9 Şubat 2010 Salı

Telekom-Kızılyıldız: TT'nin Avrupa Yolculuğu Sonlandı




Maç öncesindeki kızılyıldız değerlendirmemi okuyanlar bu maçta Telekom'a şans tanımadığımı hissetmişlerdir. Bu anlamda benim için sürpriz olmadı. 15 sayı civarında bir fark yeriz demiştim sevgili Onur Yavuz'a. Beklediğimden birazcık daha fazla bir fark yedik.

Uzun zaman sonra salonda maç izleme eziyeti yaşadım. Telekom'lu yöneticiler para vererek, bilet alarak maç izlemeye gelseler salonda neden taraftar olmadığını anlayacaklar. Federasyonun telekom yöneticilerini uyarması gerekiyor. En dandik Avrupa maçlarında dahi dolan spor salonu önemli maçlarda bile dolmuyorsa, bunun tek nedeni telekom idarecilerinin Ankara basketbolseverlerini salona gitmeye küstürmeleridir. Telekomlugüçlüler adıyla yarattıkları basketbol cahili suni taraftar kitlesi, gerçek taraftarı salonlardan uzak tutuyor. Maç öncesinde kapıda dolanarak bilet satıyorlar. Aleni bir suç var. Herkes biliyor ve herkes seyrediyor. Bu yaratıkları orada besleyip büyütüyorlar.

Sırbistan adeta büyük bir basketbol endüstrisi ve bu endüstrini en önemli en büyük firmalarından birisi de kızılyıldız. Önümüzdeki yıllarda Avrupa basketbolunda önemli yer edinebilecek oyuncuları canlı seyretme fırsatını kaçırmak istemediğimden dolayı maça gittiğimi belirtmem gerek.

Maça gelince; TT açısından keyifli olmayan bir maçtı. Amiyane tabirle kedinin fareyle oynadığı gibi oynadı rakibin genç isimleri tt'nin tecrübeli isimleriyle. TT'yi izlemek pek keyif vermese de Kızılyıldız'ı izlemek çok büyük keyifti. Basketbol setleri, hücumdaki paylaşım ve akışkanlık skor tabelasında kendisini gösteriyordu. tablanın fotografını belki sonra faruk ekler siteye. o fotorafı ben sözel olarak size anlatayım. 4. periodun ortalarında, Kızılyıldızda 7 oyuncunun sayısı 8-12 aralığında dağılmıştı. telekomda ise serkan 18 diğerleri 2, 4, 5 civarındaydı. herşeyin özeti bu aslında. kızılyıldız makine düzeninde bir takım olarak oynuyorken TT bireysel yetenekleirne dayalı olarak mücadele ediyordu.

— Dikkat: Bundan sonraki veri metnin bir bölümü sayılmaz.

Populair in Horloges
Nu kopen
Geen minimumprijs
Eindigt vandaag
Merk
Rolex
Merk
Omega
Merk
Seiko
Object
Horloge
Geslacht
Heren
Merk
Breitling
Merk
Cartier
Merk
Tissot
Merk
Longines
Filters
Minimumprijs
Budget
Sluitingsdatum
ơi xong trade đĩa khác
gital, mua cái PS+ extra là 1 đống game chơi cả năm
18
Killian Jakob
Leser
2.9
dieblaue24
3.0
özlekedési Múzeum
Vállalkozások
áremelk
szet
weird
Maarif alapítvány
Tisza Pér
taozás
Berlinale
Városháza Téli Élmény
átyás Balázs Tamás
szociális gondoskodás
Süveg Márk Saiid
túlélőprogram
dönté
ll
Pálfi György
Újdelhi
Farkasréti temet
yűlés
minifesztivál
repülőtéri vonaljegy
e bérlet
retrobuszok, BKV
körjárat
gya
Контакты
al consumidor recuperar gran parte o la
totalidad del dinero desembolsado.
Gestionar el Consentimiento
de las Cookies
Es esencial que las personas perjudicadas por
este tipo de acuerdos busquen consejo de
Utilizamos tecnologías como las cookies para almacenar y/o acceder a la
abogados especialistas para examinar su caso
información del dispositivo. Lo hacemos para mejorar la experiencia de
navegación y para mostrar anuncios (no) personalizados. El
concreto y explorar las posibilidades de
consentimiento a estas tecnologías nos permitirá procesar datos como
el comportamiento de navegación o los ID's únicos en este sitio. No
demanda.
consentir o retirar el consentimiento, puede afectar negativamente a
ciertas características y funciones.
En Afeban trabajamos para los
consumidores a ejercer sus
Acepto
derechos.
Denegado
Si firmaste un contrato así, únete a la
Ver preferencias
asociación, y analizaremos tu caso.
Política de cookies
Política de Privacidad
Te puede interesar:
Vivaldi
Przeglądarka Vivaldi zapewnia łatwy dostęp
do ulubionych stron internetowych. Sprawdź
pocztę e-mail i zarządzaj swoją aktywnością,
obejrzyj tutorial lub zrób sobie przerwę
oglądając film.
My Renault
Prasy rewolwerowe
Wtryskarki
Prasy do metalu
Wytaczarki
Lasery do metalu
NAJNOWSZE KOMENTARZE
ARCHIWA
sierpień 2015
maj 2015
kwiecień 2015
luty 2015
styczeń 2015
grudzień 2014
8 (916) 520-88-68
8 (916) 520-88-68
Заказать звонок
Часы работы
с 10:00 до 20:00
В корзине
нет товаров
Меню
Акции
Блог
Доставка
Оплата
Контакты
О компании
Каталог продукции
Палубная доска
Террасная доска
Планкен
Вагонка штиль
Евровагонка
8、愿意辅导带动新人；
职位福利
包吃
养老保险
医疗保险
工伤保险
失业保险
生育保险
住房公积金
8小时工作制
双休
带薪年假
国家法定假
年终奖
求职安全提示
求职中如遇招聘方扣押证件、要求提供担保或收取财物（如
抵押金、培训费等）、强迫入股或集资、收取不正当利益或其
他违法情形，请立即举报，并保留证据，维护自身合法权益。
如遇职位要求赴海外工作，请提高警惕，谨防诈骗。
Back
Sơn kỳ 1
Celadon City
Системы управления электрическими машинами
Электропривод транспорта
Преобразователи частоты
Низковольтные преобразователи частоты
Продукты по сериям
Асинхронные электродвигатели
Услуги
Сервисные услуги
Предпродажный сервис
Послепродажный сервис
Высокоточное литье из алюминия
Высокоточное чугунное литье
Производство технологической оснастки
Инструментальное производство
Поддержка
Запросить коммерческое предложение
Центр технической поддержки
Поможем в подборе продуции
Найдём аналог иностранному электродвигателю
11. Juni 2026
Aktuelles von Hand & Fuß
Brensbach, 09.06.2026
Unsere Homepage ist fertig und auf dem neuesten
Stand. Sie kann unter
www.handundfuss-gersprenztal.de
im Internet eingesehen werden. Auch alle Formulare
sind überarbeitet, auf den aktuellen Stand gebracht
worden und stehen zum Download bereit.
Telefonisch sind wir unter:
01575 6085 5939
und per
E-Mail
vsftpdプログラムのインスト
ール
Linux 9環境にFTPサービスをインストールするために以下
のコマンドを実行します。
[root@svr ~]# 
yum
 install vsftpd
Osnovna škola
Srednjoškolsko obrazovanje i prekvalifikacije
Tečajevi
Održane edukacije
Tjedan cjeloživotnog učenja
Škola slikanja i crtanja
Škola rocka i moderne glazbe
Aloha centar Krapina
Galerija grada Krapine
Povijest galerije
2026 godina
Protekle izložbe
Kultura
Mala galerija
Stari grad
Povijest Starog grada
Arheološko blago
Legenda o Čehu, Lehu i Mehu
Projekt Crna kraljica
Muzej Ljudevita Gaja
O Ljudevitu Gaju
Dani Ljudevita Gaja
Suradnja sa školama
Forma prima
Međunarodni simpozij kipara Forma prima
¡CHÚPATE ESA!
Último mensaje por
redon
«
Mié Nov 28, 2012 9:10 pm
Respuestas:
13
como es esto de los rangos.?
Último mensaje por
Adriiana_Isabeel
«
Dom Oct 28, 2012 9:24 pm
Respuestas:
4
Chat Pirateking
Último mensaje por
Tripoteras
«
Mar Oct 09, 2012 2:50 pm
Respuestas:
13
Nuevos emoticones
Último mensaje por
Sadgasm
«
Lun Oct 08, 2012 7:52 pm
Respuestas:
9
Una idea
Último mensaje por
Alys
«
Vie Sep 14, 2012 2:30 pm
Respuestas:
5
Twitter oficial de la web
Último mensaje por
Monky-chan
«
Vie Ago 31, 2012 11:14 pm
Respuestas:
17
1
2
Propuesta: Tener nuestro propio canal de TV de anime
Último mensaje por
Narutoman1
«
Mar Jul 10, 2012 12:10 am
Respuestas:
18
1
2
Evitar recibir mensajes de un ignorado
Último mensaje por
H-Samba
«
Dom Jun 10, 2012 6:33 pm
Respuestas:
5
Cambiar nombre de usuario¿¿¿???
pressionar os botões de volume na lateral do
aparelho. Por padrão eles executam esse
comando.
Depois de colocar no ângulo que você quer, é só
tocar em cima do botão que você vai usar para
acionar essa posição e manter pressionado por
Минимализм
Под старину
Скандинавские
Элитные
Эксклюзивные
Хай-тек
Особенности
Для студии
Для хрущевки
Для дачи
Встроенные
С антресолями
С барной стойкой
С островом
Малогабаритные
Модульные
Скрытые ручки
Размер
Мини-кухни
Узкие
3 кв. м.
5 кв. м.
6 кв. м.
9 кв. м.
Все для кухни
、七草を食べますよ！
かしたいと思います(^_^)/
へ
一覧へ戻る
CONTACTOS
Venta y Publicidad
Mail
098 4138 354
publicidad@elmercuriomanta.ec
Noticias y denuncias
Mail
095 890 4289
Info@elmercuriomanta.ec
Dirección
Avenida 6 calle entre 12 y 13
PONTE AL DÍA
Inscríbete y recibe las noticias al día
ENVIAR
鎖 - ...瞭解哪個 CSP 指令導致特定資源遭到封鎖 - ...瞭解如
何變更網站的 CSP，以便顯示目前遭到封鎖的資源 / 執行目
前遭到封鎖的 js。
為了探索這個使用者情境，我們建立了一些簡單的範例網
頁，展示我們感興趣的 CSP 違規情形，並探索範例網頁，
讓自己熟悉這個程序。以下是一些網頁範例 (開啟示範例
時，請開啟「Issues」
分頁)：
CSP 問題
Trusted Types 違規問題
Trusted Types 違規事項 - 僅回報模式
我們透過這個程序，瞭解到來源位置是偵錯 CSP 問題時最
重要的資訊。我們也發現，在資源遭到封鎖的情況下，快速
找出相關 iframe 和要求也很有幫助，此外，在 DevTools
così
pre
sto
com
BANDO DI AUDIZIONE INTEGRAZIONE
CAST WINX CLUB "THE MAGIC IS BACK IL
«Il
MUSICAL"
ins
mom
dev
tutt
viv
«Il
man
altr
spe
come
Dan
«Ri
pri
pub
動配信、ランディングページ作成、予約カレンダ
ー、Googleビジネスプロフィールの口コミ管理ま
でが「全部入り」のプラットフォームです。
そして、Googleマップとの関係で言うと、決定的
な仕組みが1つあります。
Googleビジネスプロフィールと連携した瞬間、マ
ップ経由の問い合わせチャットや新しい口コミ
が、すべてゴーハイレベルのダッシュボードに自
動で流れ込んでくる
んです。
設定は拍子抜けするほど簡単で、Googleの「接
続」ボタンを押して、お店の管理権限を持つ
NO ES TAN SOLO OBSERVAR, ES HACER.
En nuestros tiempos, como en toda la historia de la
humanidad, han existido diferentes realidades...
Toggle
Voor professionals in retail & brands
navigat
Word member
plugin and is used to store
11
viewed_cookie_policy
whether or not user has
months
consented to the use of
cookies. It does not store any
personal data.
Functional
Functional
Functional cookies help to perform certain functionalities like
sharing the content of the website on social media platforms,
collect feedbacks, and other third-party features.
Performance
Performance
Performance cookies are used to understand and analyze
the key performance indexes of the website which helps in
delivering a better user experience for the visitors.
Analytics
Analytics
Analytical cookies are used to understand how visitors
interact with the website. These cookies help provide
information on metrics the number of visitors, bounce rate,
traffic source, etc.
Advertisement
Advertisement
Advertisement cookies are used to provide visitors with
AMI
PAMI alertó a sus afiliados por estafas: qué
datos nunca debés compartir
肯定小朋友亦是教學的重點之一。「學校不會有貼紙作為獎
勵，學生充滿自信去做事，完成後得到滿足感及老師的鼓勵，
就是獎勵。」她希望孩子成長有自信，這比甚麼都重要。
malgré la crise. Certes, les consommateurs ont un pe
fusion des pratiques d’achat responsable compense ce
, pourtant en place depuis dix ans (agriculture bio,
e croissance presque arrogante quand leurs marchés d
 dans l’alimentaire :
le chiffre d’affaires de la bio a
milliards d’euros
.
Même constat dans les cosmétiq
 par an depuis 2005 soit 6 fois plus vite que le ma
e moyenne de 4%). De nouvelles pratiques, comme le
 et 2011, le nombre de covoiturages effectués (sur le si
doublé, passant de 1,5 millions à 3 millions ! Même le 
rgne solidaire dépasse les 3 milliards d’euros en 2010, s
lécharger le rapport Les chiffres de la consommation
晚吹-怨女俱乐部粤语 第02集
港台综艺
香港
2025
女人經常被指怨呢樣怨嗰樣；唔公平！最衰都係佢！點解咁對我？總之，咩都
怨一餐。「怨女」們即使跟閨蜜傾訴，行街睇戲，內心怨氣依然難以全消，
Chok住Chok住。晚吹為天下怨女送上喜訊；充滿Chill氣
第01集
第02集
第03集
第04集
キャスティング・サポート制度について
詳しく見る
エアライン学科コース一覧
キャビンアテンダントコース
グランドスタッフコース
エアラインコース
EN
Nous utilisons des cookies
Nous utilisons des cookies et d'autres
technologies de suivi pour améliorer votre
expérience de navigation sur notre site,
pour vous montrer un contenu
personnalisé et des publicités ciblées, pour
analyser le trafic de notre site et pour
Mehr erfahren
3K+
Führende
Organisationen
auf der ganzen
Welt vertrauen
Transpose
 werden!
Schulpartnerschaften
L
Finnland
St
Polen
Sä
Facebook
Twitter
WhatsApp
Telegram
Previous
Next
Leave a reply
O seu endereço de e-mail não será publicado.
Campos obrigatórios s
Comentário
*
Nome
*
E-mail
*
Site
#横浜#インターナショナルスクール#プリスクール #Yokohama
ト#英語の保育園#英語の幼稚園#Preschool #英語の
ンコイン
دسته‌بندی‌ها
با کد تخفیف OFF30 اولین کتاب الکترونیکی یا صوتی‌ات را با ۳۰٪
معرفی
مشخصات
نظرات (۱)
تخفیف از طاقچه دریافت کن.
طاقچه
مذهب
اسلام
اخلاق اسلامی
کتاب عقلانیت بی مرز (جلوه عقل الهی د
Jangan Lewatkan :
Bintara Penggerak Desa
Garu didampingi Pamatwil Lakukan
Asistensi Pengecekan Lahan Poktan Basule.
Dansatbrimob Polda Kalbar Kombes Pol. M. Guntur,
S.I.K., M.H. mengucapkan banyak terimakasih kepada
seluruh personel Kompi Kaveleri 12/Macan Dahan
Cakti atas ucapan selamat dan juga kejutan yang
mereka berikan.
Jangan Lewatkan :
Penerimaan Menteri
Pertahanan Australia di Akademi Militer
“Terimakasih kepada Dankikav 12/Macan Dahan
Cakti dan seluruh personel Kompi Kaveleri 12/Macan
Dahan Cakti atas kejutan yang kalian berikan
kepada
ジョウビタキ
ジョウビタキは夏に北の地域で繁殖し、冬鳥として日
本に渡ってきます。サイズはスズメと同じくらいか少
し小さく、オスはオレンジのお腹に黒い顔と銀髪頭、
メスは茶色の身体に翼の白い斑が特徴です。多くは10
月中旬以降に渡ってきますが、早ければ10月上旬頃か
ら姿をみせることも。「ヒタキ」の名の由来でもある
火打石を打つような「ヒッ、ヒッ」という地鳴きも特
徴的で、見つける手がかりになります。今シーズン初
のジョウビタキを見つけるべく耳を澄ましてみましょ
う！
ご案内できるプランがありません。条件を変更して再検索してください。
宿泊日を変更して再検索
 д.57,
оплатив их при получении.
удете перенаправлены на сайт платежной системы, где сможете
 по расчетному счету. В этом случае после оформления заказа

Maçın başında baskılı savunma ile TT farkı 20'lere çıkarabilseydi, belki rakibin gençliğinden de istifade ile kazanabilirdi ama onu beceremedi.


Kızılyıldız çok iyi bir takım. Ben keselj'in ve taylor'un önemli işler yapacağını düşünüyordum. ama 88'li bjelica ve 87'li stimac'a hayran kaldım. Stimac 2,10 boylarında kambala'yı andıran bir fiziğe ve simaya sahip ama daha hareketli ve daha akıllı bir uzun görünümünde. Ayağını yere daha sağlam basabilirse bence ileride Avrupa'da ciddi ses getirecek bir oyuncu. Bjelica ise neredeyse 1-2-3-4 numarada oynayabilen önemli bir oyuncu. ball handling'i vasat bir oyun kurucu kadar iyi. saha görüşü ve basketbol zekası üst düzeyde. Kendisinden uzun ve ağır oyuncu ile eşleştiğinde penetre edebiliyor. kendisinden kısa oyucnu bulunda post up yapıyor. Şutu da var. daha ne olsun? 4-5 sene kontrat yapıp tepe tepe kullan. iki oyuncu için de söylüyorum. sonra da NBA ya da avrupa'nın büyük bir klübüne sat. bunu söylemennin kolay olduğunun farkındayım. gerçekleştirmek de zordur mutlaka ama bunu yapmaya çalışacak basketbol idarecilerine ihtiyaç var.

Trifunovic önemli işler yapıyor. yabancı koç düşünen takımlara şiddetle önerilir. hatta gelirken yanında stimac ve bjelica ile gelirse daha da iyi olur.